## Directions for this task
Nothing but a number should be written: the count of lines below that contain "right".

==== Provided material

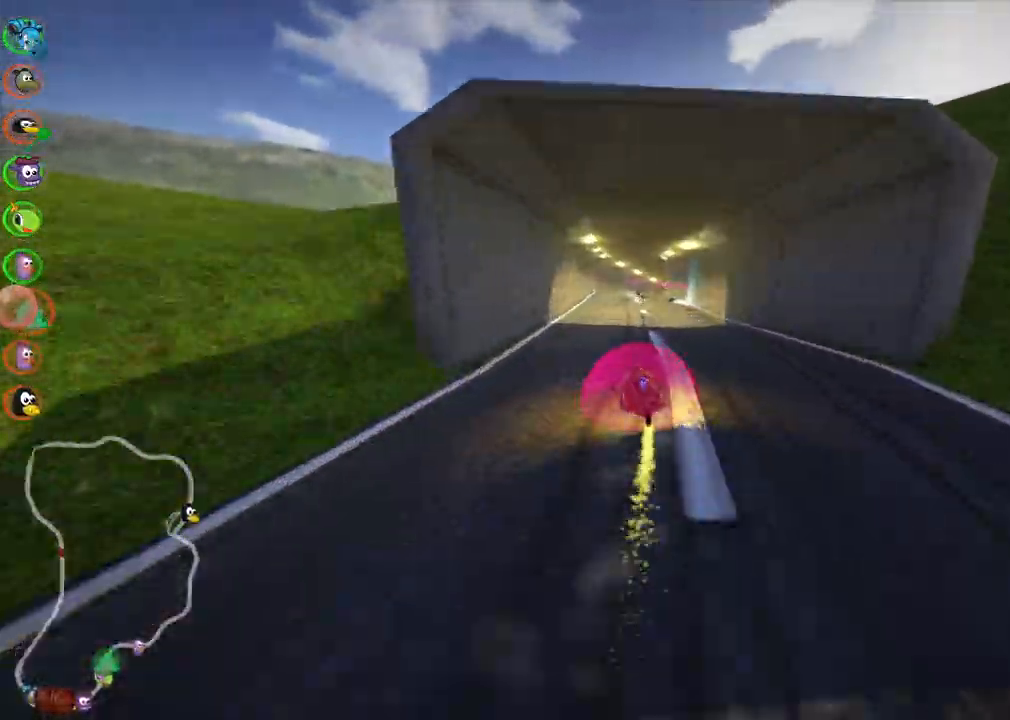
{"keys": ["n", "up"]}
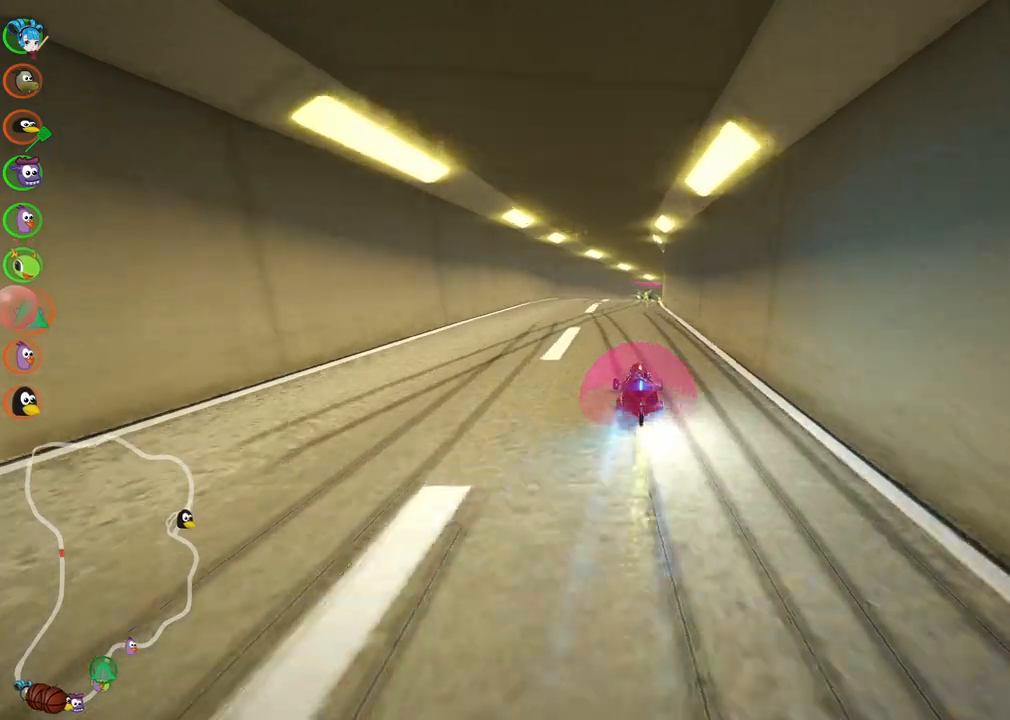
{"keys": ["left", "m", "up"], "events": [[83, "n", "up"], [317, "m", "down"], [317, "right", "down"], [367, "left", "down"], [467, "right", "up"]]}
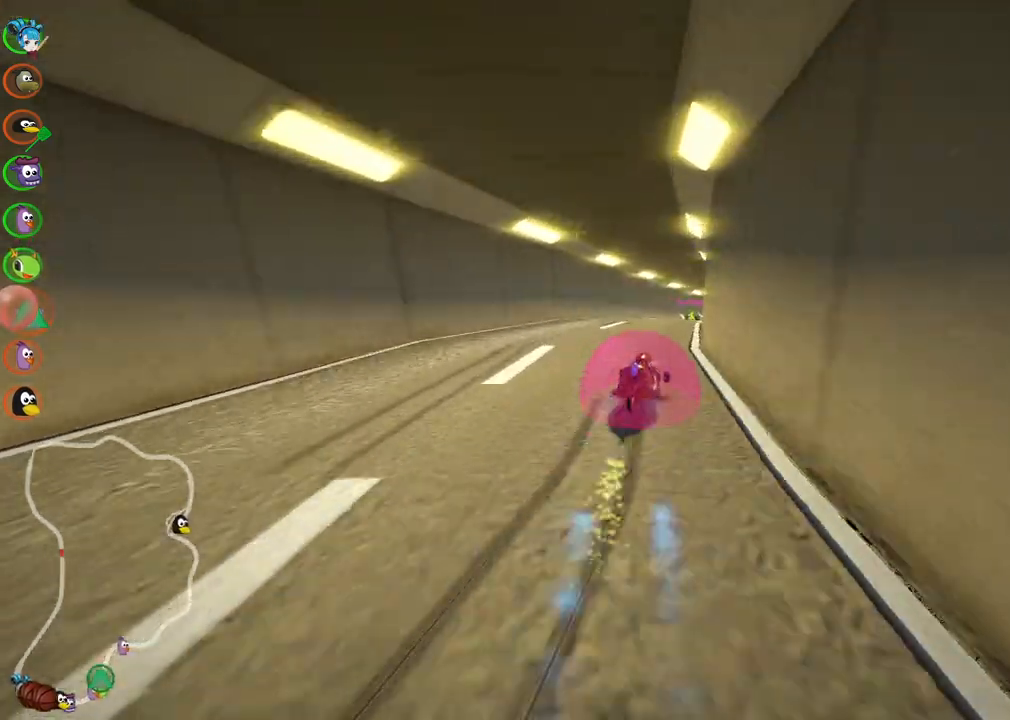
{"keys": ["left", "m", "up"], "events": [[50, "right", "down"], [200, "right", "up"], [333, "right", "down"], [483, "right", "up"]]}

========
==== Provided material

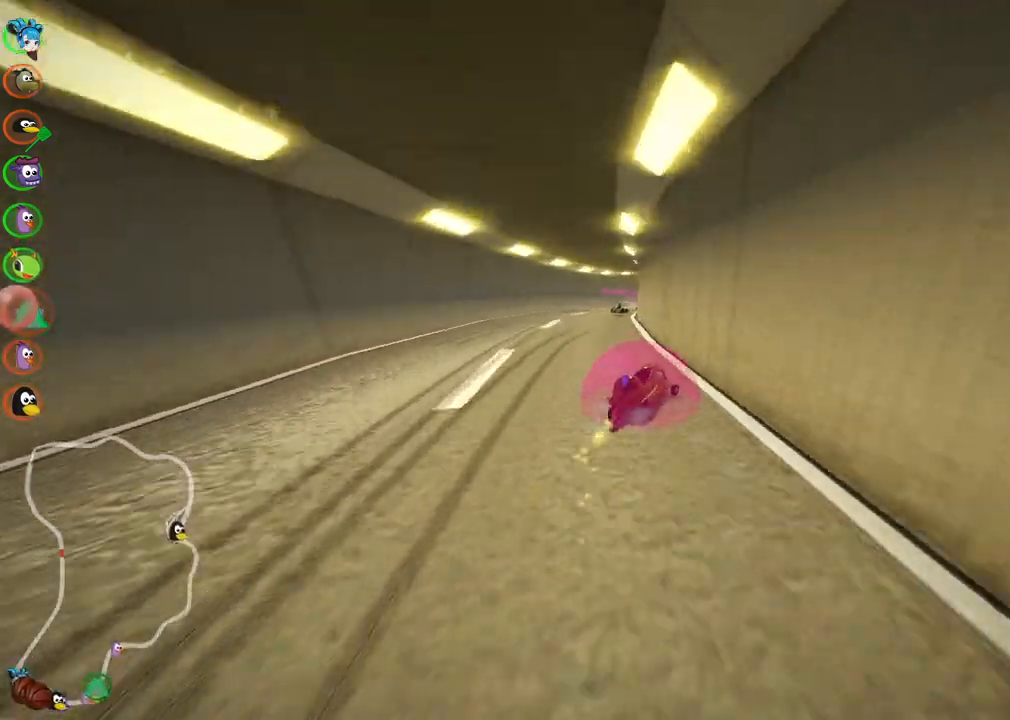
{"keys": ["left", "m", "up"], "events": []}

========

## The completed task
2